:: Data shown

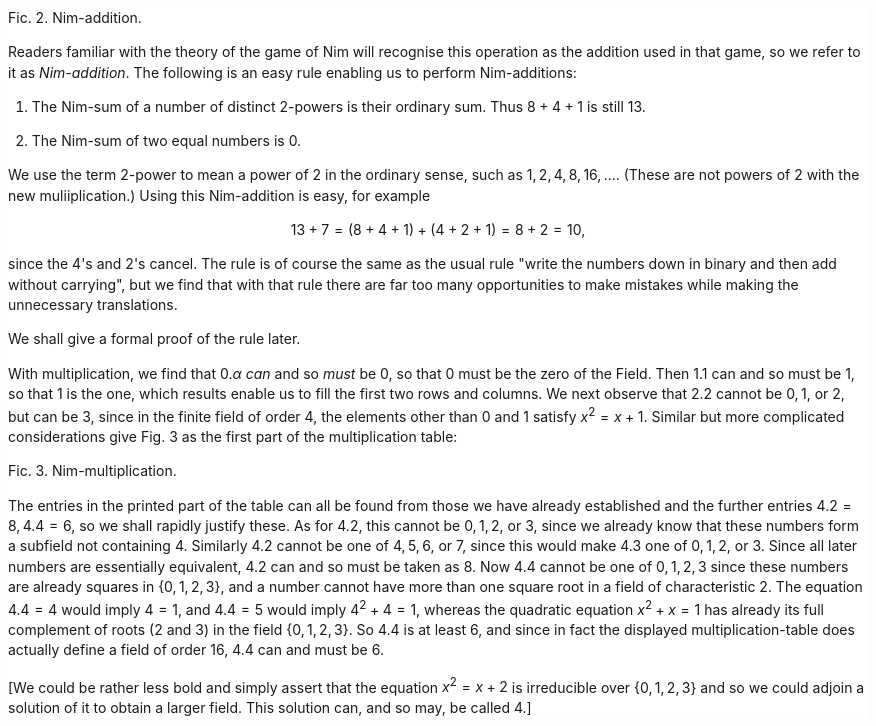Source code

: Fic. 2. Nim-addition.

Readers familiar with the theory of the game of Nim will recognise this
operation as the addition used in that game, so we refer to it as
*Nim-addition*. The following is an easy rule enabling us to perform
Nim-additions:

1.  The Nim-sum of a number of distinct $2$-powers is their ordinary
    sum. Thus $8 + 4 + 1$ is still $13$.

2.  The Nim-sum of two equal numbers is $0$.

We use the term $2$-power to mean a power of $2$ in the ordinary sense,
such as $1, 2, 4, 8, 16,....$ (These are not powers of $2$ with the new
muliiplication.) Using this Nim-addition is easy, for example

$$13+7=(8+4+1)+(4+2+1) =8+2=10,$$

since the $4$'s and $2$'s cancel. The rule is of course the same as the
usual rule "write the numbers down in binary and then add without
carrying", but we find that with that rule there are far too many
opportunities to make mistakes while making the unnecessary
translations.

We shall give a formal proof of the rule later.

With multiplication, we find that $0.\alpha$ *can* and so *must* be $0$,
so that $0$ must be the zero of the Field. Then $1.1$ can and so must be
$1$, so that $1$ is the one, which results enable us to fill the first
two rows and columns. We next observe that $2.2$ cannot be $0, 1$, or
$2$, but can be $3$, since in the finite field of order $4$, the
elements other than $0$ and $1$ satisfy $x^2 =x + 1$. Similar but more
complicated considerations give Fig. 3 as the first part of the
multiplication table:

Fic. 3. Nim-multiplication.

The entries in the printed part of the table can all be found from those
we have already established and the further entries $4.2 = 8, 4.4 = 6$,
so we shall rapidly justify these. As for $4.2$, this cannot be
$0, 1,2$, or $3$, since we already know that these numbers form a
subfield not containing 4. Similarly $4.2$ cannot be one of $4, 5, 6$,
or $7$, since this would make $4.3$ one of $0, 1, 2$, or $3$. Since all
later numbers are essentially equivalent, $4.2$ can and so must be taken
as $8$. Now $4.4$ cannot be one of $0, 1, 2, 3$ since these numbers are
already squares in $\{0, 1, 2, 3\}$, and a number cannot have more than
one square root in a field of characteristic $2$. The equation $4.4 = 4$
would imply $4 = 1$, and $4.4 = 5$ would imply $4^2 + 4 = 1$, whereas
the quadratic equation $x^2 + x = 1$ has already its full complement of
roots ($2$ and $3$) in the field $\{0, 1, 2, 3\}$. So $4.4$ is at least
$6$, and since in fact the displayed multiplication-table does actually
define a field of order $16$, $4.4$ can and must be $6$.

\[We could be rather less bold and simply assert that the equation
$x^2 = x +2$ is irreducible over $\{0, 1, 2, 3\}$ and so we could adjoin
a solution of it to obtain a larger field. This solution can, and so
may, be called $4.$\]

::::

Task goal
Would you restate all of the data above word for word, omitting the pictures?

Exercise output
Source code

: Fic. 2. Nim-addition.

Readers familiar with the theory of the game of Nim will recognise this
operation as the addition used in that game, so we refer to it as
*Nim-addition*. The following is an easy rule enabling us to perform
Nim-additions:

1.  The Nim-sum of a number of distinct $2$-powers is their ordinary
    sum. Thus $8 + 4 + 1$ is still $13$.

2.  The Nim-sum of two equal numbers is $0$.

We use the term $2$-power to mean a power of $2$ in the ordinary sense,
such as $1, 2, 4, 8, 16,....$ (These are not powers of $2$ with the new
muliiplication.) Using this Nim-addition is easy, for example

$$13+7=(8+4+1)+(4+2+1) =8+2=10,$$

since the $4$'s and $2$'s cancel. The rule is of course the same as the
usual rule "write the numbers down in binary and then add without
carrying", but we find that with that rule there are far too many
opportunities to make mistakes while making the unnecessary
translations.

We shall give a formal proof of the rule later.

With multiplication, we find that $0.\alpha$ *can* and so *must* be $0$,
so that $0$ must be the zero of the Field. Then $1.1$ can and so must be
$1$, so that $1$ is the one, which results enable us to fill the first
two rows and columns. We next observe that $2.2$ cannot be $0, 1$, or
$2$, but can be $3$, since in the finite field of order $4$, the
elements other than $0$ and $1$ satisfy $x^2 =x + 1$. Similar but more
complicated considerations give Fig. 3 as the first part of the
multiplication table:

Fic. 3. Nim-multiplication.

The entries in the printed part of the table can all be found from those
we have already established and the further entries $4.2 = 8, 4.4 = 6$,
so we shall rapidly justify these. As for $4.2$, this cannot be
$0, 1,2$, or $3$, since we already know that these numbers form a
subfield not containing 4. Similarly $4.2$ cannot be one of $4, 5, 6$,
or $7$, since this would make $4.3$ one of $0, 1, 2$, or $3$. Since all
later numbers are essentially equivalent, $4.2$ can and so must be taken
as $8$. Now $4.4$ cannot be one of $0, 1, 2, 3$ since these numbers are
already squares in $\{0, 1, 2, 3\}$, and a number cannot have more than
one square root in a field of characteristic $2$. The equation $4.4 = 4$
would imply $4 = 1$, and $4.4 = 5$ would imply $4^2 + 4 = 1$, whereas
the quadratic equation $x^2 + x = 1$ has already its full complement of
roots ($2$ and $3$) in the field $\{0, 1, 2, 3\}$. So $4.4$ is at least
$6$, and since in fact the displayed multiplication-table does actually
define a field of order $16$, $4.4$ can and must be $6$.

\[We could be rather less bold and simply assert that the equation
$x^2 = x +2$ is irreducible over $\{0, 1, 2, 3\}$ and so we could adjoin
a solution of it to obtain a larger field. This solution can, and so
may, be called $4.$\]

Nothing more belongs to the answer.